    Mögliche Erklärungsversuche für den Unterschied hier beziehen sich auf das Vorhandensein/das Fehlen eines zusätzlichen parodontalen Schadens.
    Beste Grüße
    Yango Pohl

    • Hier die Antwort von Herrn Wecker:

      „Ich gehe davon aus, es besteht Einigkeit darüber, dass der Zahn 21 nach dem Trauma ein nicht abgeschlossenes Wurzellängen- und Dickenwachstum aufwies. Ebenso, dass die Pulpa nekrotisch war. Und sich die Zahnwurzel nach der Therapie in Länge und Dicke weiterentwickelt hat. Und dass es zu einer radiologisch erkennbaren Zunahme der Dichte im ehemaligen Pulpakammerhohlraum gekommen ist. Auch gehe ich davon aus, dass Sie mit der Histologie der dort neu entstandenen Gewebe vertraut sind. Insofern fasse ich Ihre Frage nicht als ernstgemeinte Frage auf. Hinsichtlich der Lage des MTA Plugs wurde bereits ausgeführt, dass dieser apikaler als gewünscht geendet hat. Das Koagulum war wahrscheinlich noch nicht stabil genug und der Druck beim Einbringen des MTA zu hoch. Und die Frage, ob sich die Revitalisierung auf den apikalen Millimeter beziehe, möge jeder für sich beantworten, der weiss, wie lang ein Millimeter ist. Hinsichtlich der Klassifikation habe ich mich an die international gültige gehalten“

      Viele Grüße

      Jörg Schröder

      • Praktisch?

Einträge.
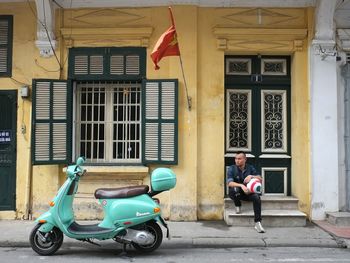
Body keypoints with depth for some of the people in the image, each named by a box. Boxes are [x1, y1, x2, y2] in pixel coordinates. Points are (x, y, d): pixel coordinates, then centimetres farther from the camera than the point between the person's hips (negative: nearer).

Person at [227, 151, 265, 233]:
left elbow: (260, 179, -3)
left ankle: (257, 223, -26)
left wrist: (251, 176, -23)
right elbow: (229, 183, -21)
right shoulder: (232, 168, -8)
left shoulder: (250, 168, 1)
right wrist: (241, 185, -37)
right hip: (235, 193, -2)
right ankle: (238, 206, -7)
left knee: (257, 197, -28)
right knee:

Aufgabe A. Welche zwei wahrscheinlichen Ursachen nennt Herr Wecker im vorgegebenen Text zur Behandlung von Zahn 21 dafür, dass der MTA-Plug apikaler als gewünscht endete?
Aufgabe B. Führen Sie den vorgegebenen Text über die Behandlung von Zahn 21 ab der Stelle fort, an der er endet.

Ihre Antwort A. Das Koagulum war wahrscheinlich noch nicht stabil genug, und der Druck beim Einbringen des MTA war zu hoch.

Ihre Antwort B.
        Persönlich wahrscheinlich gar nicht, mangels Können und mangels Instrumenten und Material. Ich hätte den Patienten einem in der Endodontie versierten Kollegen zugewiesen.
        Theoretisch?
        Mit dem Versuch einer Revitalisierung – und zwar mindestens bis zur Schmelzzementgrenze, von apikal gesehen. Das große Problem bei wurzelunreifen Zähnen mit Pulpanekrose ist doch die sehr hohe Frakturwahrscheinlichkeit der noch sehr dünnen Wurzelkanalwände. Insbesondere zervikal brechen diese Zähne ganz gerne – nach Cvek in 28-77% der Fälle innerhalb der ersten vier Jahre, zwei Drittel davon innerhalb des ersten Jahres. Damit muss das Ziel einer Revitalisierung eine Verdickung der zervikalen.Kanalwände sein. Was bringt denn eine Verstärkung der Kanalwände apikal? Mal abgesehen davon, dass die beobachtete Weiterbildung der Wurzel auch ohne jegliche Therapie möglich ist, zum Teil auch über das Zwei- bis Dreifache des hier Dargestellten. Und zwar auch bei nicht erhaltener Pulpavitalität. Das fortgesetzte Wurzelwachstum ist dann dem Wurzelbildungszentrum zuzuordnen.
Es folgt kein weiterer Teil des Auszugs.